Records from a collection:
============
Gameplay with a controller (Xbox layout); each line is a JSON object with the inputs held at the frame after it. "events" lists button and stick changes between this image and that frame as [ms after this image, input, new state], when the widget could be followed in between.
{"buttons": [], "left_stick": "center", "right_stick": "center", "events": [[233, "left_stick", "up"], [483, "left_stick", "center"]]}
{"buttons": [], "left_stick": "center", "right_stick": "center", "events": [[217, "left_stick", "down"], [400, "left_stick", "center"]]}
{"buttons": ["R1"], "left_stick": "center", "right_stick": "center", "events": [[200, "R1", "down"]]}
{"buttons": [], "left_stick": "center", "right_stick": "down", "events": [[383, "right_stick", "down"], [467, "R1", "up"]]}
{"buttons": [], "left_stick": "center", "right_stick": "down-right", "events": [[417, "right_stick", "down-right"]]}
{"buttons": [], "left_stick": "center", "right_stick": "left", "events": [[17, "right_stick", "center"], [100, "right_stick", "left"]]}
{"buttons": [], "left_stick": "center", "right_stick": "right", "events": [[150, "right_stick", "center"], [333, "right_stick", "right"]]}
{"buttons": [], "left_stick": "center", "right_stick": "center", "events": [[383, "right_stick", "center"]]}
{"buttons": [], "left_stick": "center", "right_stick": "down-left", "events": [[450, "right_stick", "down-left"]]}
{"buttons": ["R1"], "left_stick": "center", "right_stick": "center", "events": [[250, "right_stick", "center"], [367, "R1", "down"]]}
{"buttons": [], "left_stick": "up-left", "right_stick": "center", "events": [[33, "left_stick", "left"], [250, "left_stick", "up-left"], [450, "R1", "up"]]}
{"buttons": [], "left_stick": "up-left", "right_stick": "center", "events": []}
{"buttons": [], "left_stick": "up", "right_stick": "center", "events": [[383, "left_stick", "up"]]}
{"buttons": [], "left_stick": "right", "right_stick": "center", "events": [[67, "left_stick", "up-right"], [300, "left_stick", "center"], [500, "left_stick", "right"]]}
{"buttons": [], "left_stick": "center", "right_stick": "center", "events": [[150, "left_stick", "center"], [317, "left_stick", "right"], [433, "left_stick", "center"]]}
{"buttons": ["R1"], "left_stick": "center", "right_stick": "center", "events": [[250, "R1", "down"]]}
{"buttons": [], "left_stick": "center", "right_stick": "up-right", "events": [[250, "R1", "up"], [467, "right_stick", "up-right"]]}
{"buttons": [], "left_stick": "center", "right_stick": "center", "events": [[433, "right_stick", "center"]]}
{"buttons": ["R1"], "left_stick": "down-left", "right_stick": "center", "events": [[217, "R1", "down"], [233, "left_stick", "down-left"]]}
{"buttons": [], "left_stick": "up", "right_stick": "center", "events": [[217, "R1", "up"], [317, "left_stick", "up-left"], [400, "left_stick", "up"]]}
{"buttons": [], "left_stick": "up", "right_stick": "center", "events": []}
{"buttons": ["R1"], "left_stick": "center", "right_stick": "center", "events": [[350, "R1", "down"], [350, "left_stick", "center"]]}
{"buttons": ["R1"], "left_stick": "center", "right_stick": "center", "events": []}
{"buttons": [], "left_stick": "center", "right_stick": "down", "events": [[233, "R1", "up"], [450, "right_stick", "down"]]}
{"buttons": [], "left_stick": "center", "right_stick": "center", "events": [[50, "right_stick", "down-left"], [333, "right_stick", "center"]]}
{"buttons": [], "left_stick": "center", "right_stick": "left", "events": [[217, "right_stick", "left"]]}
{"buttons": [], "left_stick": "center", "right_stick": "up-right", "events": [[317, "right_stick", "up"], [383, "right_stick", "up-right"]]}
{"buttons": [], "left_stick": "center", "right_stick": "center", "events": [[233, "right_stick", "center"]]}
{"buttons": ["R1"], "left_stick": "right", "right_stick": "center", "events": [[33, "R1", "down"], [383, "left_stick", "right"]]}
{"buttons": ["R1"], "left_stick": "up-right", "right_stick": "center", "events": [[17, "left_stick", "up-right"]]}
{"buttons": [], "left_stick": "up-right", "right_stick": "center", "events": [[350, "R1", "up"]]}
============
EXERCISE OBJECTIVE => The answer should be an exact reproduction of all the entries.

TASK RESULT =>
Gameplay with a controller (Xbox layout); each line is a JSON object with the inputs held at the frame after it. "events" lists button and stick changes between this image and that frame as [ms after this image, input, new state], when the widget could be followed in between.
{"buttons": [], "left_stick": "center", "right_stick": "center", "events": [[233, "left_stick", "up"], [483, "left_stick", "center"]]}
{"buttons": [], "left_stick": "center", "right_stick": "center", "events": [[217, "left_stick", "down"], [400, "left_stick", "center"]]}
{"buttons": ["R1"], "left_stick": "center", "right_stick": "center", "events": [[200, "R1", "down"]]}
{"buttons": [], "left_stick": "center", "right_stick": "down", "events": [[383, "right_stick", "down"], [467, "R1", "up"]]}
{"buttons": [], "left_stick": "center", "right_stick": "down-right", "events": [[417, "right_stick", "down-right"]]}
{"buttons": [], "left_stick": "center", "right_stick": "left", "events": [[17, "right_stick", "center"], [100, "right_stick", "left"]]}
{"buttons": [], "left_stick": "center", "right_stick": "right", "events": [[150, "right_stick", "center"], [333, "right_stick", "right"]]}
{"buttons": [], "left_stick": "center", "right_stick": "center", "events": [[383, "right_stick", "center"]]}
{"buttons": [], "left_stick": "center", "right_stick": "down-left", "events": [[450, "right_stick", "down-left"]]}
{"buttons": ["R1"], "left_stick": "center", "right_stick": "center", "events": [[250, "right_stick", "center"], [367, "R1", "down"]]}
{"buttons": [], "left_stick": "up-left", "right_stick": "center", "events": [[33, "left_stick", "left"], [250, "left_stick", "up-left"], [450, "R1", "up"]]}
{"buttons": [], "left_stick": "up-left", "right_stick": "center", "events": []}
{"buttons": [], "left_stick": "up", "right_stick": "center", "events": [[383, "left_stick", "up"]]}
{"buttons": [], "left_stick": "right", "right_stick": "center", "events": [[67, "left_stick", "up-right"], [300, "left_stick", "center"], [500, "left_stick", "right"]]}
{"buttons": [], "left_stick": "center", "right_stick": "center", "events": [[150, "left_stick", "center"], [317, "left_stick", "right"], [433, "left_stick", "center"]]}
{"buttons": ["R1"], "left_stick": "center", "right_stick": "center", "events": [[250, "R1", "down"]]}
{"buttons": [], "left_stick": "center", "right_stick": "up-right", "events": [[250, "R1", "up"], [467, "right_stick", "up-right"]]}
{"buttons": [], "left_stick": "center", "right_stick": "center", "events": [[433, "right_stick", "center"]]}
{"buttons": ["R1"], "left_stick": "down-left", "right_stick": "center", "events": [[217, "R1", "down"], [233, "left_stick", "down-left"]]}
{"buttons": [], "left_stick": "up", "right_stick": "center", "events": [[217, "R1", "up"], [317, "left_stick", "up-left"], [400, "left_stick", "up"]]}
{"buttons": [], "left_stick": "up", "right_stick": "center", "events": []}
{"buttons": ["R1"], "left_stick": "center", "right_stick": "center", "events": [[350, "R1", "down"], [350, "left_stick", "center"]]}
{"buttons": ["R1"], "left_stick": "center", "right_stick": "center", "events": []}
{"buttons": [], "left_stick": "center", "right_stick": "down", "events": [[233, "R1", "up"], [450, "right_stick", "down"]]}
{"buttons": [], "left_stick": "center", "right_stick": "center", "events": [[50, "right_stick", "down-left"], [333, "right_stick", "center"]]}
{"buttons": [], "left_stick": "center", "right_stick": "left", "events": [[217, "right_stick", "left"]]}
{"buttons": [], "left_stick": "center", "right_stick": "up-right", "events": [[317, "right_stick", "up"], [383, "right_stick", "up-right"]]}
{"buttons": [], "left_stick": "center", "right_stick": "center", "events": [[233, "right_stick", "center"]]}
{"buttons": ["R1"], "left_stick": "right", "right_stick": "center", "events": [[33, "R1", "down"], [383, "left_stick", "right"]]}
{"buttons": ["R1"], "left_stick": "up-right", "right_stick": "center", "events": [[17, "left_stick", "up-right"]]}
{"buttons": [], "left_stick": "up-right", "right_stick": "center", "events": [[350, "R1", "up"]]}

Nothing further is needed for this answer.